After having a chance to preview the Transmogrifier and set up a few alerts of my own, I’m very impressed with how VictorOps has once again improved the on-call process. Alert fatigue is the most dreaded part of being on-call, and having the ability to sort through and clarify alerts makes the process run much more efficiently. Instead of having to filter through irrelevant and unimportant error messages, your alerts can come with helpful documentation and data visualizations, and some alerts can even solve or downgrade themselves!
My favorite part of the Transmogrifier is its ability to attach documentation to alerts on the fly. Imagine the next alert you receive including a specific and detailed path to solving the problem at hand.
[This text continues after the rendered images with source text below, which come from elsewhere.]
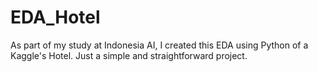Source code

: # EDA_Hotel
As part of my study at Indonesia AI, I created this EDA using Python of a Kaggle's Hotel. Just a simple and straightforward project. <br>
[](prev.PNG)
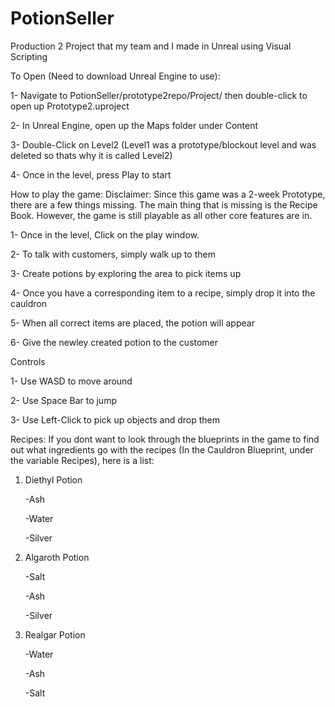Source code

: # PotionSeller
Production 2 Project that my team and I made in Unreal using Visual Scripting

To Open (Need to download Unreal Engine to use):

1- Navigate to PotionSeller/prototype2repo/Project/ then double-click to open up Prototype2.uproject

2- In Unreal Engine, open up the Maps folder under Content

3- Double-Click on Level2 (Level1 was a prototype/blockout level and was deleted so thats why it is called Level2)

4- Once in the level, press Play to start

How to play the game:
Disclaimer: Since this game was a 2-week Prototype, there are a few things missing. The main thing that is missing is the Recipe Book. However, the game is still playable as all other core features are in.

1- Once in the level, Click on the play window.

2- To talk with customers, simply walk up to them

3- Create potions by exploring the area to pick items up

4- Once you have a corresponding item to a recipe, simply drop it into the cauldron

5- When all correct items are placed, the potion will appear

6- Give the newley created potion to the customer

Controls

1- Use WASD to move around

2- Use Space Bar to jump

3- Use Left-Click to pick up objects and drop them

Recipes:
If you dont want to look through the blueprints in the game to find out what ingredients go with the recipes (In the Cauldron Blueprint, under the variable Recipes), here is a list:

1) Diethyl Potion
	
	-Ash
	
	-Water
	
	-Silver

2) Algaroth Potion
	
	-Salt
	
	-Ash
	
	-Silver

3) Realgar Potion
	
	-Water
	
	-Ash
	
	-Salt
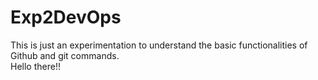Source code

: # Exp2DevOps
This is just an experimentation to understand the basic functionalities of Github and git commands. <br>
Hello there!! 
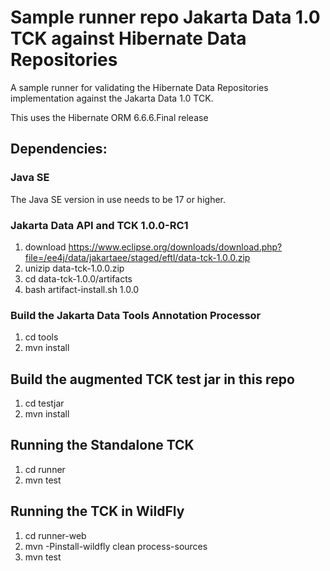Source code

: Sample runner repo Jakarta Data 1.0 TCK against Hibernate Data Repositories
========================================
A sample runner for validating the Hibernate Data Repositories implementation against the Jakarta Data 1.0 TCK.

This uses the Hibernate ORM 6.6.6.Final release

## Dependencies:
### Java SE
The Java SE version in use needs to be 17 or higher.

### Jakarta Data API and TCK 1.0.0-RC1
1. download https://www.eclipse.org/downloads/download.php?file=/ee4j/data/jakartaee/staged/eftl/data-tck-1.0.0.zip
1. unizip data-tck-1.0.0.zip
1. cd data-tck-1.0.0/artifacts
2. bash artifact-install.sh 1.0.0

### Build the Jakarta Data Tools Annotation Processor
1. cd tools
2. mvn install

## Build the augmented TCK test jar in this repo
1. cd testjar
1. mvn install

## Running the Standalone TCK
1. cd runner
1. mvn test

## Running the TCK in WildFly
1. cd runner-web
2. mvn -Pinstall-wildfly clean process-sources
3. mvn test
With the Transmogrifier, this feature is only a few clicks away.
While the Transmogrifier is a great solution to alert fatigue and other on-call difficulties, it’s also incredibly easy to use. The Transmogrifier dashboard is simple yet powerful, combining a minimalistic drag-and-drop interface with a feature-rich set of user controls.
No website or application will have 100% uptime. But with the Transmogrifier it’s a lot easier to prevent downtime while solving the issues that lead to it. If your engineers are tired of being on-call, suffering from alert fatigue, or just unhappy with their current monitoring solutions, then VictorOps’ solution with the transmogrifier feature might just be the perfect tool for you.
How do you manage alerts and avoid alert fatigue? Have you given VictorOps a go?